Drug release from polymer-coated TiO2nanotubes on additively manufactured Ti-6Al-4V bone implants: a feasibility study

Insufficient osseointegration, inflammatory response and bacterial infection are responsible for the majority of bone implant failures. Drug-releasing implants subjected to adequate surface modification can concurrently address these challenges to improve the success of implant surgeries. This work investigates the use of Ti-6Al-4V (Ti64) with a dual-scale surface topography as a platform for local drug delivery. Dual-scale topography was obtained combining the inherent microscale roughness of the Ti64 samples manufactured by selective laser melting (SLM) with the nanoscale roughness of TiO2 nanotubes (TNTs) obtained by subsequent electrochemical anodization at 60 V for 30 min. TNTs were loaded with a solution of penicillin-streptomycin, a common antibiotic, and drug release was tested in vitro.
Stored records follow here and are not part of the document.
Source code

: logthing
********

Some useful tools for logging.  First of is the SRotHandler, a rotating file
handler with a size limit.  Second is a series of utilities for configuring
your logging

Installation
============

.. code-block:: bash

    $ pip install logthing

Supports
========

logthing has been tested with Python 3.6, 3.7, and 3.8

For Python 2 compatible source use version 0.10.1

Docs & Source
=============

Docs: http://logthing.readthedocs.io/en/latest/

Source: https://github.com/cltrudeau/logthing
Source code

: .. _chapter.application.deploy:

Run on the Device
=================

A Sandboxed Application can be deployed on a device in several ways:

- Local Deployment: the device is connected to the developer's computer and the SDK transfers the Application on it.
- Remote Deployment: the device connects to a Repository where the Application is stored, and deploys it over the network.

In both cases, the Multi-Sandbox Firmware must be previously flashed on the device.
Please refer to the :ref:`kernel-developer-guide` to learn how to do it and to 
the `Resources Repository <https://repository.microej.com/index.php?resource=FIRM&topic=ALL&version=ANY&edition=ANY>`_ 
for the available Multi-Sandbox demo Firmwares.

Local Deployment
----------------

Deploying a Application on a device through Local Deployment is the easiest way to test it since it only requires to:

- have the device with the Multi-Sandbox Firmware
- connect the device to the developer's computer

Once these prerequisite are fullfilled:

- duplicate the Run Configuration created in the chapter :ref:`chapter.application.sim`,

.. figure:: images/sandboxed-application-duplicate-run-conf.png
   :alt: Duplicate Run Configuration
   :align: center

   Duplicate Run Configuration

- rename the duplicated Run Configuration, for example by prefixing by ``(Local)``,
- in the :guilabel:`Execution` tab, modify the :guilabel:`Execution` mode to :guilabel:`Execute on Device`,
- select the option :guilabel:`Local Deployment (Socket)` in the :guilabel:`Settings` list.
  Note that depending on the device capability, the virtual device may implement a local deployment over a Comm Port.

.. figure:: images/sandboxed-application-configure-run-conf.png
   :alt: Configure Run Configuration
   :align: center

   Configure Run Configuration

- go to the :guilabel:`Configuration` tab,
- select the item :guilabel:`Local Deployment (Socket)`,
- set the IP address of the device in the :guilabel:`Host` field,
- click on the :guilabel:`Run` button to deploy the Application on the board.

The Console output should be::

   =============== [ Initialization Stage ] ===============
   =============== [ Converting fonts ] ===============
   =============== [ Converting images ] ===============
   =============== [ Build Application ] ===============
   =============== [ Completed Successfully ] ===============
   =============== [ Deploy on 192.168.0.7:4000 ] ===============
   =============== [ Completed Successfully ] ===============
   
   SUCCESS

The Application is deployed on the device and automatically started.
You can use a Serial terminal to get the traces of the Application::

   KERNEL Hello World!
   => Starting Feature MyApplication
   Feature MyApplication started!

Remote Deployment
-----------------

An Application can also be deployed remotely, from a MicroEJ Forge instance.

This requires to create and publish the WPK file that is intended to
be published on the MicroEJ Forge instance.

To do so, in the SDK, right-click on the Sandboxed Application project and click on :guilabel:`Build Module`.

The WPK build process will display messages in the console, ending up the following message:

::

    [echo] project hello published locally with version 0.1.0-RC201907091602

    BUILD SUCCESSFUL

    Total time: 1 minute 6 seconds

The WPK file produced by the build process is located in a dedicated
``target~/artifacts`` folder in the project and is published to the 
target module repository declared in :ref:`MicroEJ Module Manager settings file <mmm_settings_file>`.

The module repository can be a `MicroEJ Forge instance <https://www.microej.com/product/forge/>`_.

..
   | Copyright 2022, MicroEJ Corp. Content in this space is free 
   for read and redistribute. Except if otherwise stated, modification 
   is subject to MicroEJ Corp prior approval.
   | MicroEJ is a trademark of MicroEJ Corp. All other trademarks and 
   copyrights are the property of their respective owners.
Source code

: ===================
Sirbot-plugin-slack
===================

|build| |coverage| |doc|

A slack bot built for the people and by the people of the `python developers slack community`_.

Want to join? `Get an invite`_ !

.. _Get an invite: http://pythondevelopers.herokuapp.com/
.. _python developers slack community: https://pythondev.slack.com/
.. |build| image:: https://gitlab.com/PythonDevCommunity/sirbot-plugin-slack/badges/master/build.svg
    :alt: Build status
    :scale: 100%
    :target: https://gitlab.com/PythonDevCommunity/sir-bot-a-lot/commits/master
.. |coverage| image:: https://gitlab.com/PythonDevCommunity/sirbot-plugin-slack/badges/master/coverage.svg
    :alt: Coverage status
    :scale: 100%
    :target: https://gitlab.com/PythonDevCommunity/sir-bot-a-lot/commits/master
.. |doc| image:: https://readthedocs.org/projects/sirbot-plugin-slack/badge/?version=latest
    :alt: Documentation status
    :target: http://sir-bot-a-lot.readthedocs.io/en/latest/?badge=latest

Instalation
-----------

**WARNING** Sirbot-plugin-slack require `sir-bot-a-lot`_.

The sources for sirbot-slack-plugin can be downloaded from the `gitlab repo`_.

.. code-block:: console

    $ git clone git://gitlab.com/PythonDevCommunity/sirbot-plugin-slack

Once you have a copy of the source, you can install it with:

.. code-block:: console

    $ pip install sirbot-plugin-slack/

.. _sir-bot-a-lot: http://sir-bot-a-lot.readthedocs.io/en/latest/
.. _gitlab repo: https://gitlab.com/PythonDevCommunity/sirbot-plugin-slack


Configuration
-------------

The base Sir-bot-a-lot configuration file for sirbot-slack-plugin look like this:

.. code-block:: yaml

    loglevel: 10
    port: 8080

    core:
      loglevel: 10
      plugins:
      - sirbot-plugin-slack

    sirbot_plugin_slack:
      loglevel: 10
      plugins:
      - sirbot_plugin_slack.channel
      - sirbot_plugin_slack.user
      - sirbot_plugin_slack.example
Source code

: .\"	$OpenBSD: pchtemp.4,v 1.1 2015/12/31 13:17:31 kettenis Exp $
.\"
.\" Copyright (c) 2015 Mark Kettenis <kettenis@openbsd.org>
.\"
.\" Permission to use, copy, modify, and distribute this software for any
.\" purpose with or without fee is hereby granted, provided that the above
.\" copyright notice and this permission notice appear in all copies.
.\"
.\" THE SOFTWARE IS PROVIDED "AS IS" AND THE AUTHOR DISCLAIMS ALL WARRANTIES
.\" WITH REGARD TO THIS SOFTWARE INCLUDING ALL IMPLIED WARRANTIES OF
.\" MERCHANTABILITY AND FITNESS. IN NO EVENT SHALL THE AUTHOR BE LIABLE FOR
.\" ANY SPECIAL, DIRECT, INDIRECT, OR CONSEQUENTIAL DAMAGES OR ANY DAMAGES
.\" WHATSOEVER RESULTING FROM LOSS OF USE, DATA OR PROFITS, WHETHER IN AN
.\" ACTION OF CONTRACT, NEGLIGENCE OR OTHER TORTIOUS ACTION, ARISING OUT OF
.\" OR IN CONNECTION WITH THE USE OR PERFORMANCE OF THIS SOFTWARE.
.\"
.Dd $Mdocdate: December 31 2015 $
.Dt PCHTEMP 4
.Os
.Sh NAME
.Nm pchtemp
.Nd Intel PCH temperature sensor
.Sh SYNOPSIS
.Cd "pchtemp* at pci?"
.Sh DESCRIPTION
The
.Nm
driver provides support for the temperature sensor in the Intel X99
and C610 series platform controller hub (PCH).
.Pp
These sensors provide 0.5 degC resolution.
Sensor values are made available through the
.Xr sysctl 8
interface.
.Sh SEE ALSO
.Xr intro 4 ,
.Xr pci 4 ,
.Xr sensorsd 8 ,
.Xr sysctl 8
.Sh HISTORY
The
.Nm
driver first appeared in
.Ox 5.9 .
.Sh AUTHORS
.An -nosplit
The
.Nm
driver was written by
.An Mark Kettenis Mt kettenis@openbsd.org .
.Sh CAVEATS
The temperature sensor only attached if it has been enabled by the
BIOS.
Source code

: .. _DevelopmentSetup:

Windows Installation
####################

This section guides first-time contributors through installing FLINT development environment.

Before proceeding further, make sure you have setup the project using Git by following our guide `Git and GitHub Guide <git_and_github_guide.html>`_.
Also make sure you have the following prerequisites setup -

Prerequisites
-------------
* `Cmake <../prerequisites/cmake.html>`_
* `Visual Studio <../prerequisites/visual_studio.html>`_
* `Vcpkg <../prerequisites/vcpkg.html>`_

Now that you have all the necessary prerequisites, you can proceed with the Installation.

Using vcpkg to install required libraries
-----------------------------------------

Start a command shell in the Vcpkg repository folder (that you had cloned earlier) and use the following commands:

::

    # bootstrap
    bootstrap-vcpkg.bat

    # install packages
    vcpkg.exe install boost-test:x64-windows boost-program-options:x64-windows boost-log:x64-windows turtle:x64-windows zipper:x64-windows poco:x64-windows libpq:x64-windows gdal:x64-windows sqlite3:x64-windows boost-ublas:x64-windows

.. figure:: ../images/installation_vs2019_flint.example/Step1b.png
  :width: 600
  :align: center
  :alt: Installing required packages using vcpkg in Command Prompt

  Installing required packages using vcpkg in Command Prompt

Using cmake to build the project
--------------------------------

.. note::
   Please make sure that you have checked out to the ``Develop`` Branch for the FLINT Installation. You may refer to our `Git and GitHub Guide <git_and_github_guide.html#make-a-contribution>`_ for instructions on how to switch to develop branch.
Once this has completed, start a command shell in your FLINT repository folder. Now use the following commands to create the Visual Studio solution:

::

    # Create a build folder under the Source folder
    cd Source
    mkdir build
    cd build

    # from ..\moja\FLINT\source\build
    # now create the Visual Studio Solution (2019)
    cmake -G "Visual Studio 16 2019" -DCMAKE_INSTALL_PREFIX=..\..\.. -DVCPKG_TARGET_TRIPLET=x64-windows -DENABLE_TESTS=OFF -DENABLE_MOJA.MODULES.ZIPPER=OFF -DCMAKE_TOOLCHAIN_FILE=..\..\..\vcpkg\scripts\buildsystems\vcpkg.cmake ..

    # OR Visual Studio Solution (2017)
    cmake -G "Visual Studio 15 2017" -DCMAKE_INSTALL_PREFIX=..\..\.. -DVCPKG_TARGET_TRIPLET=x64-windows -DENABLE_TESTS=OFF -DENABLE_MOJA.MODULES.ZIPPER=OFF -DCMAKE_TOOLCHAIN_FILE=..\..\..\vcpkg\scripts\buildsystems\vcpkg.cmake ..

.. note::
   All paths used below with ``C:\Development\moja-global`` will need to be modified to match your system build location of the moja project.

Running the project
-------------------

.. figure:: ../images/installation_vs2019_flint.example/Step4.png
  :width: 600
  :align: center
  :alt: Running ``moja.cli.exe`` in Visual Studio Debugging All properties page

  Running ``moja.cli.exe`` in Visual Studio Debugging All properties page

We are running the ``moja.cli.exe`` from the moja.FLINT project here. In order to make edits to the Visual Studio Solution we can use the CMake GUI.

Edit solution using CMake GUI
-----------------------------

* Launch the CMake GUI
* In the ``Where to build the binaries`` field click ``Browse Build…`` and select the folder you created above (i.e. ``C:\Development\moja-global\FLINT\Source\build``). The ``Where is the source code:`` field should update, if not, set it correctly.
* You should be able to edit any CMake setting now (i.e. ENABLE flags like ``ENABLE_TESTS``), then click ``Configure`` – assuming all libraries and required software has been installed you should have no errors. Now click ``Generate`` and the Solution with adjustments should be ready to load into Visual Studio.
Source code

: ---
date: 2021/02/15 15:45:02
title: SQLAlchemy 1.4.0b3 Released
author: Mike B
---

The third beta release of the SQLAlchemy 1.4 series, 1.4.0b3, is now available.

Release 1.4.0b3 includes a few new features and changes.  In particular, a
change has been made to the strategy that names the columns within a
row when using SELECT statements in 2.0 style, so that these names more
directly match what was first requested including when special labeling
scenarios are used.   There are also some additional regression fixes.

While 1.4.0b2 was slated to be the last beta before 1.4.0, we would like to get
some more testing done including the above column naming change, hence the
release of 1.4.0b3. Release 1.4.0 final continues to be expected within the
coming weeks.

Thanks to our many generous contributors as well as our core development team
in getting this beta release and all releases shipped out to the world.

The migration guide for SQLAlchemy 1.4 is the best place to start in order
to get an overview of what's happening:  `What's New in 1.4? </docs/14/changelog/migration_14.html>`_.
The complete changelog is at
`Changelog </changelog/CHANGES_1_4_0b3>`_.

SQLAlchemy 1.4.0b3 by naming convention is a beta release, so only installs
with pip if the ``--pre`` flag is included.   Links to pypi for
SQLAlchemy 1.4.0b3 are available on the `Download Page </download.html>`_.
Three biocompatible and biodegradable polymers, i.e. chitosan, poly(ϵ-caprolactone) and poly(3-hydroxybutyrate), were deposited by spin coating, while preserving the microscale topography of the substrate underneath. The presence of polymer coatings overall modified the drug release pattern, as revealed by fitting of the experimental data with a power-law model. A slight extension in the overall duration of drug release (about 17% for a single layer and 33% for two layers of PCL and PHB) and reduced burst release was observed for all polymer-coated samples compared to uncoated, especially when two layers of coatings were applied.